The walls of the 1892 courtrooms are also covered with mahogany Tennessee marble wainscot with black soap-stone bands with a marble bead. Large round-arch windows have carved wood mullions and are operated by cast-metal pulls with griffin-head motifs. One of the courtrooms contains a marble and soapstone fireplace, which has a carved leaf pattern and marble mantel. Fireplaces are also in some of the original office spaces.

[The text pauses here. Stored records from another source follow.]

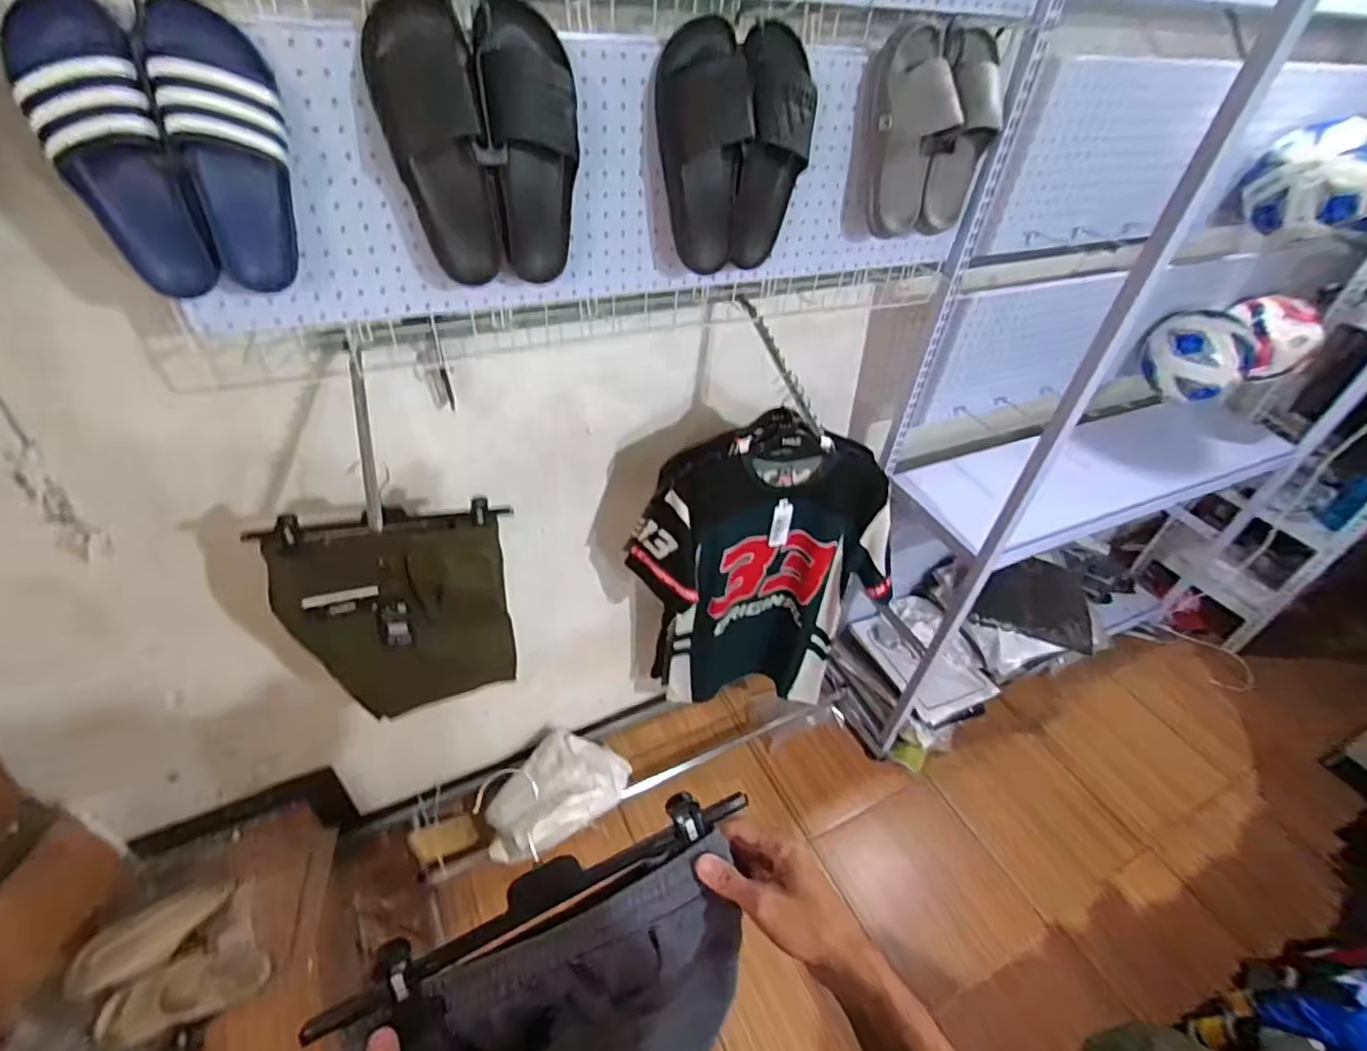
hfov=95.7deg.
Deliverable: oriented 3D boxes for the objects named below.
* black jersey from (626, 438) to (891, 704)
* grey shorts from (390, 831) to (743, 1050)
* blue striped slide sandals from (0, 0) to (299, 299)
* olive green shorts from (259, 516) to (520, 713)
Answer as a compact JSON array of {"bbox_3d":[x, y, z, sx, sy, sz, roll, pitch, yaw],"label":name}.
[{"bbox_3d":[0.161,0.140,1.345,0.528,0.677,0.113,-2,44,-3],"label":"black jersey"},{"bbox_3d":[-0.076,0.457,0.564,0.274,0.360,0.094,-18,47,-18],"label":"grey shorts"},{"bbox_3d":[-0.493,-0.361,0.614,0.196,0.232,0.059,-19,47,-19],"label":"blue striped slide sandals"},{"bbox_3d":[-0.442,0.160,1.014,0.322,0.388,0.052,-11,45,-12],"label":"olive green shorts"}]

Some interior spaces have been altered over time. During World War II, a skylight and laylight that originally illuminated the postal work floor were covered to comply with black-out laws implemented to protect the country from enemy bombings. In 1980, the monumental lobby of the original building was altered and most features removed. To accommodate the U.S. Bankruptcy Court and U.S. Attorneys, GSA began an extensive renovation project in 1999. A U-shaped green-glass and aluminum curtain wall was added to the 1933 portion of the building in 2003, forming an interior atrium that, along with new skylights, admits natural light. GSA also refurbished interior stone, metal, plaster, and wood finishes; restored historic windows and doors; and added three new courtrooms. On the exterior, the cast-iron roof cresting was repaired and historically appropriate street-lights were installed on the site. The design, which was completed by R.M. Kliment & Frances Halsband Architects, received a 1998 Design Award citation from GSA.